M.I.L.F : La trinité de la maternité

Le Centre du Théâtre d’Aujourd’hui accueille le temps de quelques représentations le Théâtre du Trillium qui nous présente sa toute dernière création qui s’intitule M.I.L.F. Écrite par l’autrice Marjolaine Beauchamp, la pièce nous présente trois femmes au parcours à la fois similaire et divergent. Sur un ton tranchant et sans détour, ces trois mères nous témoignent leurs frustrations, leurs rêves, leur résilience et plus encore. Trois histoires qui se font écho entre elles afin de mettre la hache aux tabous de la maternité et de la sexualité.

Un message symbolique fort et sans détour

Il est très difficile, voire plutôt impossible, de résumer la pièce de façon conventionnelle. Autant parler de la forme de l’écriture. En effet, le texte est excessivement poétique. Il faut savoir que l’autrice est reconnue comme poète et non en tant que dramaturge à la base. Le récit déroge, de ce fait, du cadre narratif habituel et offre un récit symbolique où le quotidien des trois femmes s’entrecroise. Il n’y a qu’une seule scène de dialogue. Encore là, il ne s’agit pas d’un dialogue à proprement parler, mais d’un échange anecdotique indirect où chacune des femmes partage ses aventures, ses envies et ses fantasmes. Question poésie, l’autrice offre une belle palette émotionnelle aussi crue que profonde ainsi que des réflexions fortes sur la réalité maternelle. Elle jongle avec le devoir qu’implique être une mère tout en soulignant en caractère gras la sexualité de celles-ci ainsi que les enjeux que cela implique.

Par contre, si l’on tourne la médaille de l’autre sens, il peut arriver de perdre le fil dans ces flots émotifs, car le texte nous donne peu de repères afin de se retrouver. La poésie est, bien sûr, un genre d’écriture plus abstrait, n’empêche qu’un peu de cohésion et une ligne directrice restent importants. Sans dire que la pièce ne fait aucun sens, certains passages demandent un peu plus d’effort afin de s’y retrouver. Ceci dit, ne cherchez pas le sens à tout prix. Il est plus avisé de simplement se laisser transporter par l’émotion que ces femmes désirent transmettre, car il y en a un paquet.
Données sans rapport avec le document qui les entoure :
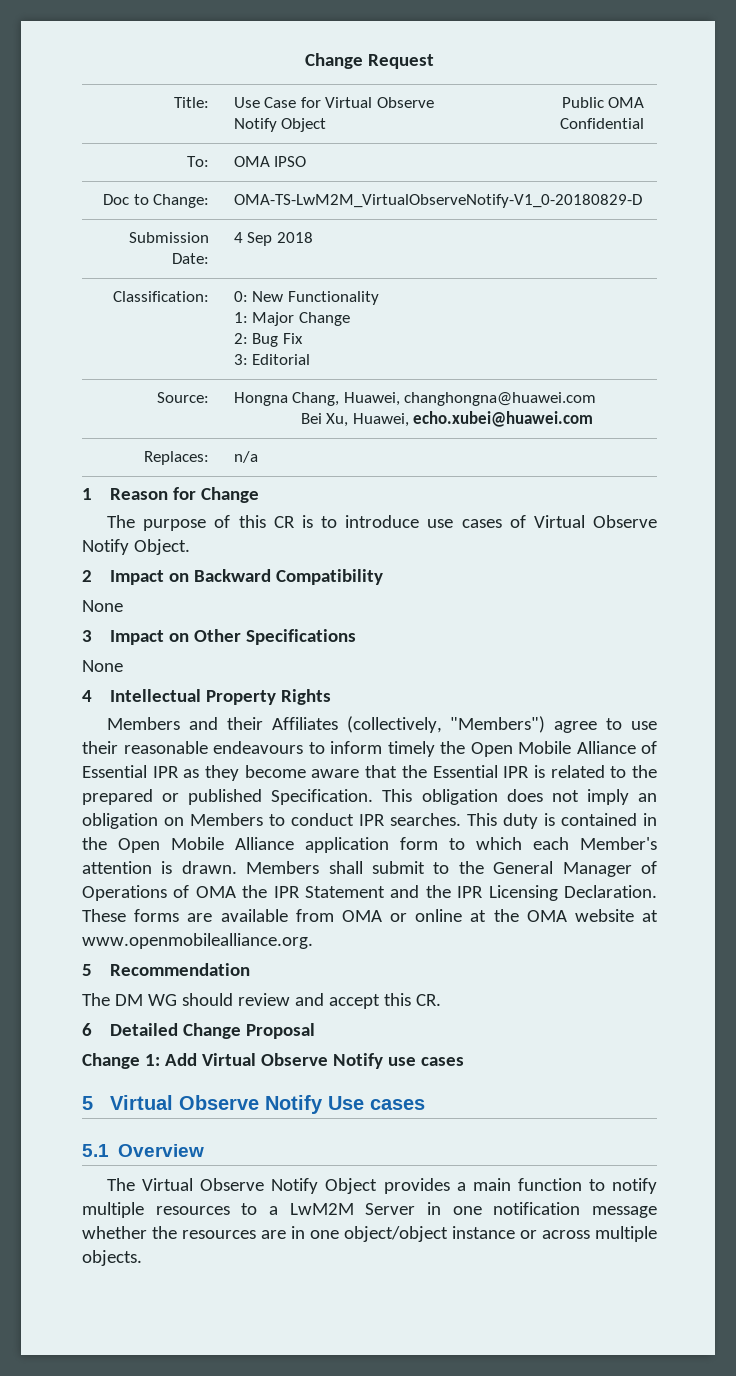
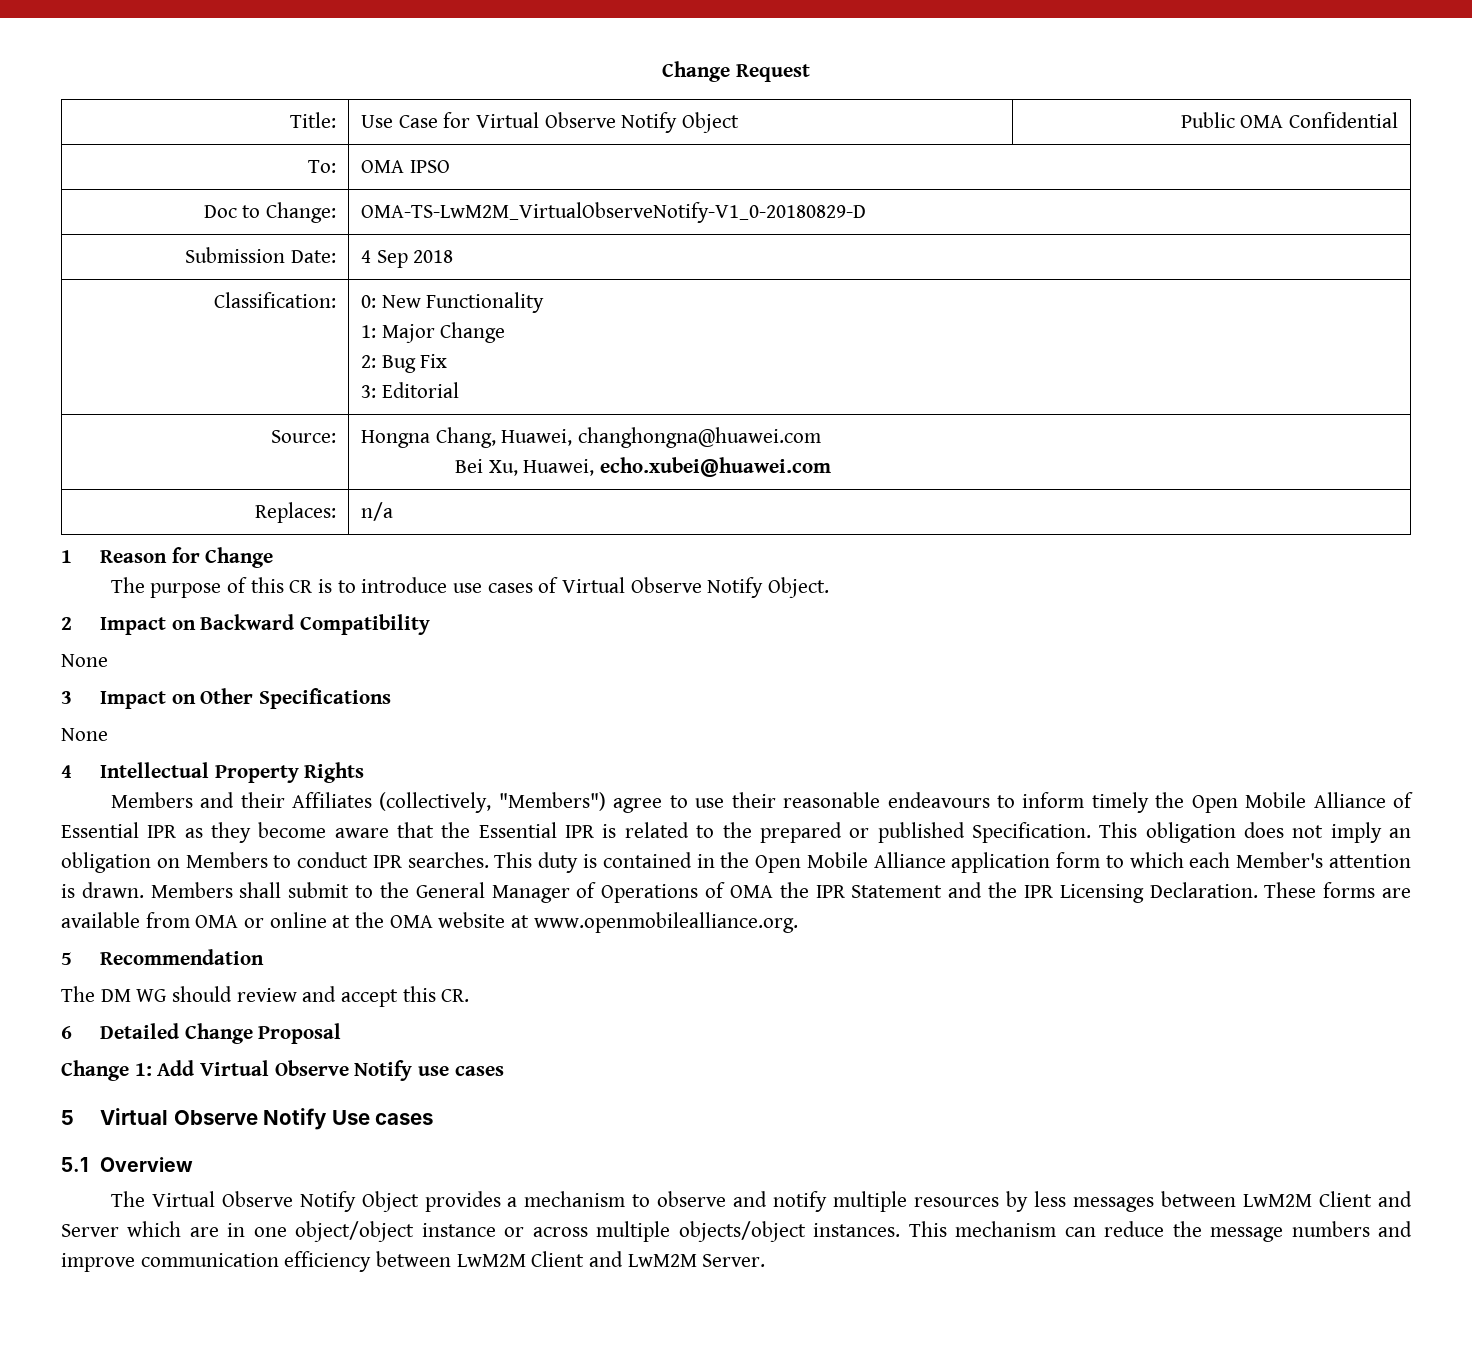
[472,1178,657,1194] [82,1202,657,1218] [82,1226,256,1239] main function to notify multiple resources to a LwM2M Server in one notification message whether the resources -> [524,1191,1412,1212] [61,1221,182,1237] mechanism to observe and notify multiple resources by less messages between LwM2M Client and Server which
[82,1250,142,1266] objects. -> [678,1221,1412,1242] [61,1251,766,1272] objects/object instances. This mechanism can reduce the message numbers and improve communication efficiency between LwM2M Client and LwM2M Server.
Comme public, on se sent impliqué dans un ouragan de sentiments et de pensées. Il vaut donc mieux se laisser submerger par la vague déferlante de sentiments, d’angoisses et de désirs car tel est l’essence de M.I.L.F.  : un cri du cœur qui cherche à rappeler que, lorsqu’on devient mère, on ne cesse pas d’être femme, malgré qu’aux yeux de certains ( voire beaucoup ) d’hommes cela n’est malheureusement pas le cas. Tout cela pour dire qu’il est intéressant d’entrecroiser poésie et théâtre, mais qu’il n’est pas aisé de le faire. Le résultat n’est pas parfait, certes, mais mérite qu’on se penche dessus.

Une mise en scène dénudée

Question mise en scène, le spectacle est également monté de façon non conventionnelle. Comme de raison, tous les changements sont fait à vue de tous, une pratique qui est plus courante aujourd’hui mais qui reste hors-norme. Dans le cas présent, ce choix met en écho l’idée de mise à nu et d’exposition directe que projette le spectacle. Le décor est assuré par un arsenal d’éclairages portatifs que la troupe a su utiliser, de façon générale, d’une manière ingénieuse et pertinente.
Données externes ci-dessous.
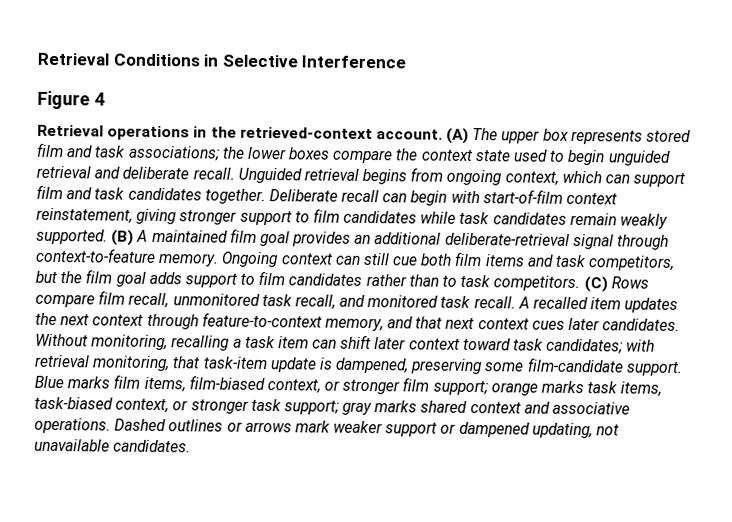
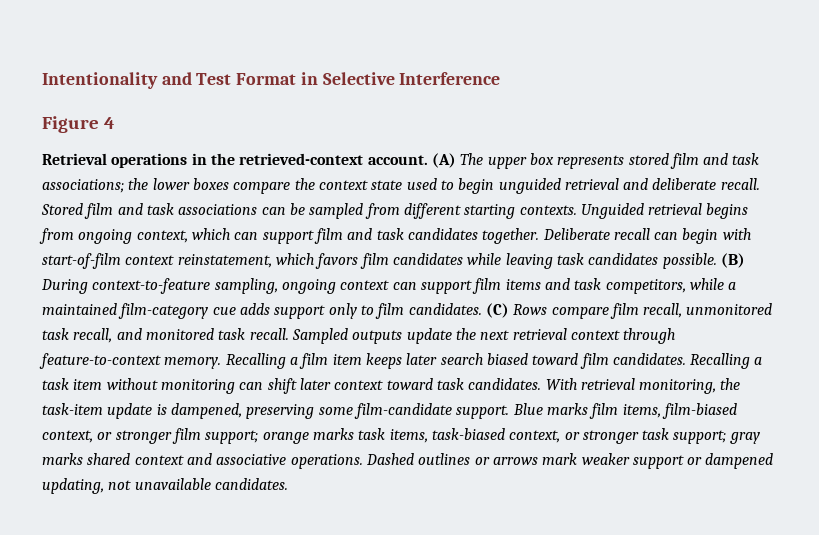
[37,52,200,67] Retrieval Conditions -> [42,72,297,89] Intentionality and Test Format
(235, 173) none -> [41,203,577,219] Stored film and task associations can be sampled from different starting contexts.
[136,208,310,226] giving stronger support to -> [275,253,359,269] which favors
[459,211,669,229] [36,228,670,250] [35,247,453,268] task candidates remain weakly supported. (B) A maintained film goal provides an additional deliberate-retrieval signal through context-to-feature memory. Ongoing context can still cue both -> [505,253,745,269] [41,278,472,294] leaving task candidates possible. (B) During context-to-feature sampling, ongoing context can support
[35,269,146,287] but the film goal -> [689,278,737,290] [42,303,236,319] while a maintained film-category cue
[240,270,581,292] to film candidates rather than to task competitors. -> [328,303,482,319] only to film candidates.
[517,296,679,314] A recalled item updates -> [291,328,452,344] Sampled outputs update
(90, 320) none -> [512,328,567,340] retrieval
[324,316,681,332] [35,333,231,351] memory, and that next context cues later candidates. Without monitoring, recalling -> [164,353,751,369] memory. Recalling a film item keeps later search biased toward film candidates. Recalling
(309, 342) none -> [106,378,235,394] without monitoring
[546,338,656,354] candidates; with -> [468,378,577,390] candidates. With
[172,356,201,369] that -> [720,378,741,390] the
Toutefois, certains choix de mise en scène restent discutables, dans le sens qu’ils ne rajoutent rien comme tel à l’ensemble du spectacle. À défaut de donner des exemples par souci de garder la surprise, vous pourrez constater par vous-même. Les choix techniques, quant à eux, donnent pour effet de briser l’immersion que l’on recherche habituellement au théâtre, ce qui finit par être déstabilisant sans gâcher l’ambiance pour autant. Le point le plus positif de la mise en scène réside dans la façon dont la troupe s’y est prise afin de générer les différents lieux, car il n’est pas aisé d’insuffler la vie à un décor rempli de fils et de lumières. La trame sonore apporte également une couleur aux textes et vient aider à rendre le tout plus vivant.

Mention spéciale aux trois comédiennes qui ont su donner vie à un texte aussi abstrait. Il est ardu pour tout comédien de rendre à un tel matériel une dimension humaine. On peut vraiment dire qu’elles ont un très grand sens théâtral.

En guise de fin, n’hésitez pas à vous procurer un billet si vous êtes à la recherche d’œuvres éclatées. Le message est fort et même si l’exécution n’est pas impeccable, le message reste poignant tout en soulevant des enjeux qui, de façon regrettable, n’a jamais été autant d’actualité.

Au Centre du Théâtre d’Aujourd’hui jusqu’au 7 mars.